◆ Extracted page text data
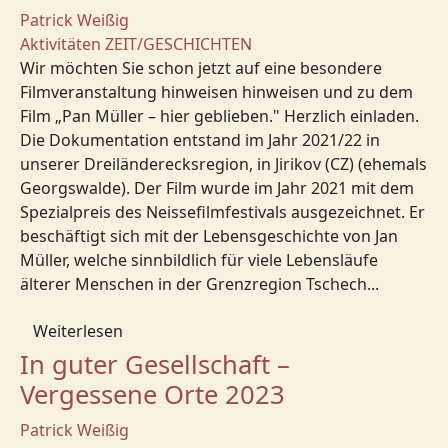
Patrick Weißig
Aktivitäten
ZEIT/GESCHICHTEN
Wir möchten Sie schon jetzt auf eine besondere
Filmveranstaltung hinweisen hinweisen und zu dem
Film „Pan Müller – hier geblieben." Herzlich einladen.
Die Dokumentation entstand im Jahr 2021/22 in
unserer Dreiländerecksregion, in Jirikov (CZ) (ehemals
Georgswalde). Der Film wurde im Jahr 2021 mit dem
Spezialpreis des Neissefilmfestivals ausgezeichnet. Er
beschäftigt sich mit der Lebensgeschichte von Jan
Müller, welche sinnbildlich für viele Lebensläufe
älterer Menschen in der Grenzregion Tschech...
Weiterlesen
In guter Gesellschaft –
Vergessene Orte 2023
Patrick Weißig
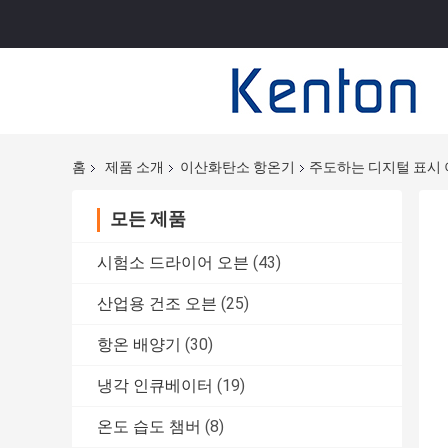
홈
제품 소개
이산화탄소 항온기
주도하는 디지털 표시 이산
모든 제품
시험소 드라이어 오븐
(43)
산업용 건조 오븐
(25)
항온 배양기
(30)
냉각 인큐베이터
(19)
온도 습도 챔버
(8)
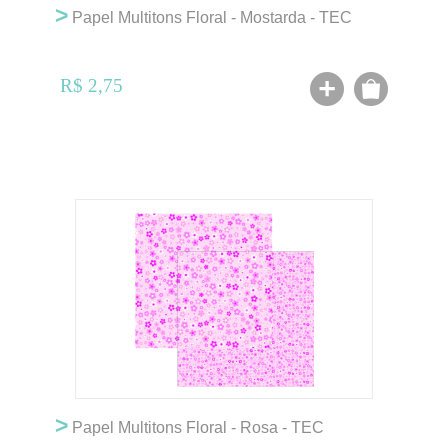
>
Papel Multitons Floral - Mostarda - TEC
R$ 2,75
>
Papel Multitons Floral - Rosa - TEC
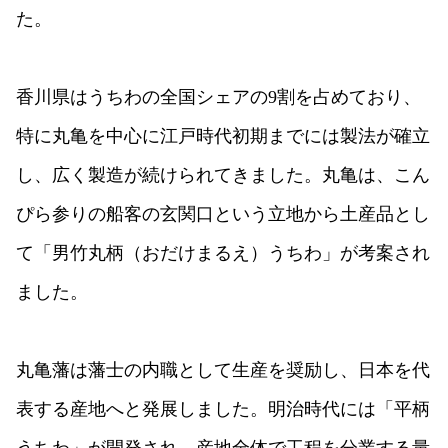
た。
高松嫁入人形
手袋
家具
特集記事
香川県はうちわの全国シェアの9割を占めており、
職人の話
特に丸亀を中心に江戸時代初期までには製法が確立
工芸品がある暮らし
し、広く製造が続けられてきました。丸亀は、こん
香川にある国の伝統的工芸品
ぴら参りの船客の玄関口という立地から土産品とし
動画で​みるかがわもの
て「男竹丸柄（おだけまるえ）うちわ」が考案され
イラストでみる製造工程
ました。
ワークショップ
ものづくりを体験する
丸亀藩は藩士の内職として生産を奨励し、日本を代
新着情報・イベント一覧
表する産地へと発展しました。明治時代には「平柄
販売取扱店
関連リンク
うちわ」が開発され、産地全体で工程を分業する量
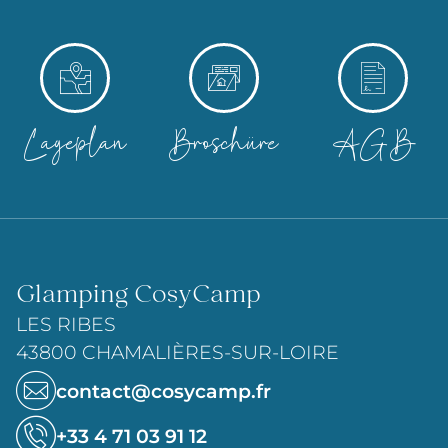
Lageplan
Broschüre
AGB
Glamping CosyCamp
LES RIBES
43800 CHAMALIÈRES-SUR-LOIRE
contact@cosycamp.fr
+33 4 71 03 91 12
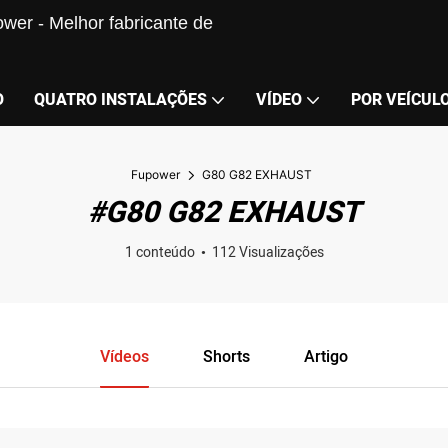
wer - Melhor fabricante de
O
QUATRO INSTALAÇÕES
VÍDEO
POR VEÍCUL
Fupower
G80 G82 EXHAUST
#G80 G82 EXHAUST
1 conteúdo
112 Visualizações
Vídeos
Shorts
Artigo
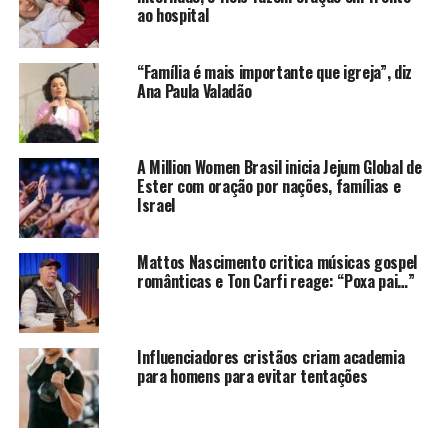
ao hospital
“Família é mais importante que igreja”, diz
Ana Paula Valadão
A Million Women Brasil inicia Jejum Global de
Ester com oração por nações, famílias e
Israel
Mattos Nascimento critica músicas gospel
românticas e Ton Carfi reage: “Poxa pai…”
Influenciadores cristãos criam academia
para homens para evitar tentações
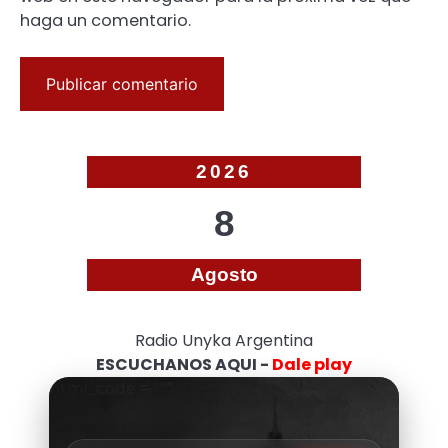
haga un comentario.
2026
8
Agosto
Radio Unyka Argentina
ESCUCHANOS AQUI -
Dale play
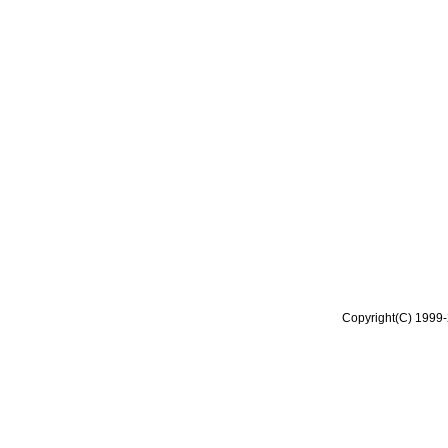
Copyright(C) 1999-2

◆ What the exercise asks
Number of lines holding "Papel" in the data: give it, with nothing else.

◆ Response area
2